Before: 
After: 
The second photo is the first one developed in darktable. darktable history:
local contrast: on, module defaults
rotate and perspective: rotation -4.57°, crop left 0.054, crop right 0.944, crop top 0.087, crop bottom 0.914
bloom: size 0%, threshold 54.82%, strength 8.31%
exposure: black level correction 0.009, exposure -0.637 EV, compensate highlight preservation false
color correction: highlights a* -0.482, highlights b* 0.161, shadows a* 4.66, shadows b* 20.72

--- --- ---

**Objective**
Format the marked lines in the rows above as a JSON list of strings, one string per line, leaving out blank lines.

**Full solution**
[
  "Before: ",
  "After: ",
  "The second photo is the first one developed in darktable. darktable history:",
  "local contrast: on, module defaults",
  "rotate and perspective: rotation -4.57°, crop left 0.054, crop right 0.944, crop top 0.087, crop bottom 0.914",
  "bloom: size 0%, threshold 54.82%, strength 8.31%",
  "exposure: black level correction 0.009, exposure -0.637 EV, compensate highlight preservation false",
  "color correction: highlights a* -0.482, highlights b* 0.161, shadows a* 4.66, shadows b* 20.72"
]